Pulsed electric field drives chemical-free membrane stripping for high ammonia recovery from urine

Abstract

Recovering ammonia from waste streams (e.g., urine) is highly desirable to reduce natural gas-based NH3 production and nitrogen discharge into the water environment. Electrochemical membrane stripping is an attractive alternative because it can drive NH4+ transformation to NH3 via cathodic OH− production; however, the conventional configurations suffer from relatively low ammonia recovery (<80 %) and significant acid/material usage for ammonia adsorption. To this end, we develop a novel stack system that simply uses an oxygen evolution reaction to in-situ produce acid from water, enabling chemical-free ammonia recovery from synthetic urine. In batch mode, the percentage removal and recovery increased respectively from 74.5 % to 97.9 % and 81.8 % to 92.7 % when the electrode pairs increased from 2 to 4 in the stack system.

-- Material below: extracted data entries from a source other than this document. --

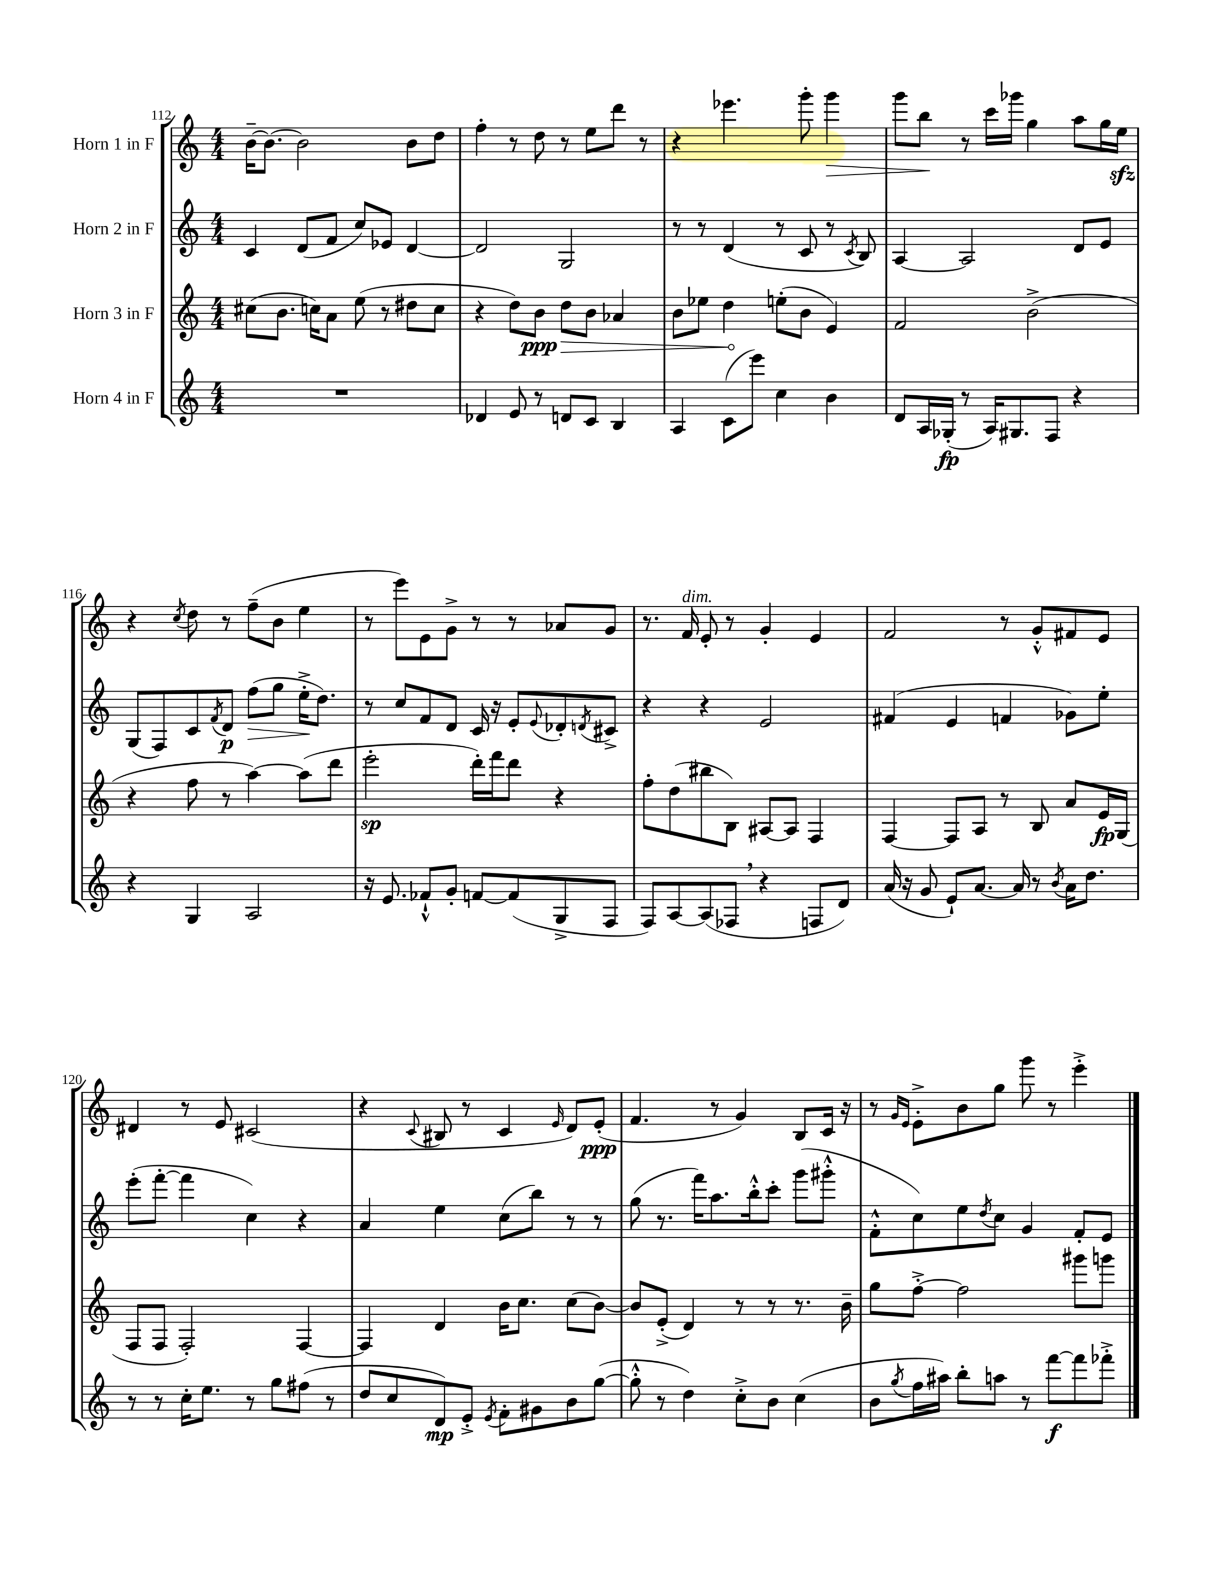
<<
\new StaffGroup <<
\new Staff = "s0" \with { instrumentName = "Horn 1 in F" } {
    \clef treble \key c \major \numericTimeSignature \time 4/4
    b'16~-- b'8.~ b'2 b'8 d''8 |
    f''4-. r8 d''8 r8 e''8 d'''8 r8 |
    r4 ees'''4. g'''8-. g'''4\> |
    g'''8 b''8\! r8 c'''16 ges'''16 g''4 a''8 g''16 e''16\sfz |
    r4 \acciaccatura { c''8 } d''8 r8 f''8--( b'8 e''4 |
    r8 e'''8) e'8 g'8-> r8 r8 aes'8 g'8 |
    r8. f'16^\markup { \italic "dim." } e'8-. r8 g'4-. e'4 |
    f'2 r8 g'8-.-^ fis'8 e'8 |
    dis'4 r8 e'8 cis'2( |
    r4 \appoggiatura { c'8 } bis8 r8 c'4 \grace { e'16 } d'8) e'8-.\ppp( |
    f'4. r8 g'4) b8 c'16 r16 |
    r8 \grace { g'16 e'16 } e'8-.-> b'8 g''8 g'''8 r8 e'''4-.-> \bar "|." |
}
\new Staff = "s1" \with { instrumentName = "Horn 2 in F" } {
    \clef treble \key c \major \numericTimeSignature \time 4/4
    c'4 d'8( f'8 c''8) ees'8 d'4~ |
    d'2 g2 |
    r8 r8 d'4( r8 c'8 r8 \acciaccatura { c'8 } b8) |
    a4~ a2 d'8 e'8 |
    g8( f8) c'8 \acciaccatura { f'8 } d'8\p f''8\>( g''8 e''16-.->\! d''8.) |
    r8 c''8 f'8 d'8 c'16 r16 e'8-. \appoggiatura { e'8 } des'8-. \acciaccatura { d'8 } cis'8-> |
    r4 r4 e'2 |
    fis'4( e'4 f'4 ges'8) e''8-. |
    e'''8-.( f'''8~-. f'''4 c''4) r4 |
    a'4 e''4 c''8( b''8) r8 r8 |
    g''8( r8. f'''16) a''8. b''16-.-^ c'''8-. g'''8( gis'''8-.-^ |
    f'8-.-^ c''8) e''8 \acciaccatura { d''8 } c''8 g'4 f'8-. e'8 \bar "|." |
}
\new Staff = "s2" \with { instrumentName = "Horn 3 in F" } {
    \clef treble \key c \major \numericTimeSignature \time 4/4
    cis''8( b'8. c''16) a'8 e''8( r8 dis''8 c''8 |
    r4 d''8) b'8\ppp \once \override Hairpin.circled-tip = ##t d''8\> b'8 aes'4 |
    b'8 ees''8 d''4\! e''8-.( b'8 e'4) |
    f'2 b'2->( |
    r4 f''8 r8 a''4~) a''8( d'''8 |
    e'''2-.\sp d'''16-.) f'''16 d'''8 r4 |
    f''8-. d''8( bis''8 b8) ais8~ ais8 f4 |
    f4~ f8 a8 r8 b8 a'8 e'16\fp g16( |
    f8 f8 f2-.) f4~ |
    f4 d'4 b'16 c''8. c''8( b'8~) |
    b'8 e'8-.->( d'4) r8 r8 r8. b'16-- |
    g''8 f''8~-.-> f''2 gis'''8 g'''8 \bar "|." |
}
\new Staff = "s3" \with { instrumentName = "Horn 4 in F" } {
    \clef treble \key c \major \numericTimeSignature \time 4/4
    R1 |
    des'4 e'8 r8 d'8 c'8 b4 |
    a4 c'8( e'''8) c''4 b'4 |
    d'8 a16 ges16-.\fp( r8 a16) gis8. f8 r4 |
    r4 g4 a2 |
    r16 e'8. fes'8-!-^ g'8-. f'8~ f'8( g8-> f8 |
    f8) a8~ a8( fes8 \breathe r4 f8 d'8) |
    a'16( r16 g'8 e'8-!) a'8.~ a'16 r8 \acciaccatura { b'8 } a'16 d''8. |
    r8 r8 c''16-. e''8. r8 g''8 fis''8( r8 |
    d''8 c''8 d'8\mp) e'8-.-> \acciaccatura { e'8 } f'8-. gis'8 b'8 g''8~( |
    g''8-.-^ r8 d''4) c''8-.-> b'8 c''4( |
    b'8 \acciaccatura { g''8 } f''16 ais''16) b''8-. a''8 r8 f'''8~\f f'''8 fes'''8-.-> \bar "|." |
}
>>
>>
\layout { \context { \Score currentBarNumber = #112 } }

To address the gas-sparging issue that deteriorated ammonia recovery in continuous operation, pulsed electric field (PEF) mode was applied, resulting in ∼100 % recovery under optimized conditions. At an ammonia removal rate of 35.1 g-N m−2 h−1 and electrical energy consumption of 28.9 kWh kg-N−1, our chemical-free system in PEF mode has achieved significantly higher ammonia recovery (>90 %) from synthetic urine. The total cost to recover 1 kg of NH3–N from real human urine was $15.9 in the proposed system. Results of this study demonstrate that this novel approach holds great promise for high ammonia recovery from waste streams, opening a new pathway toward sustainable nitrogen management.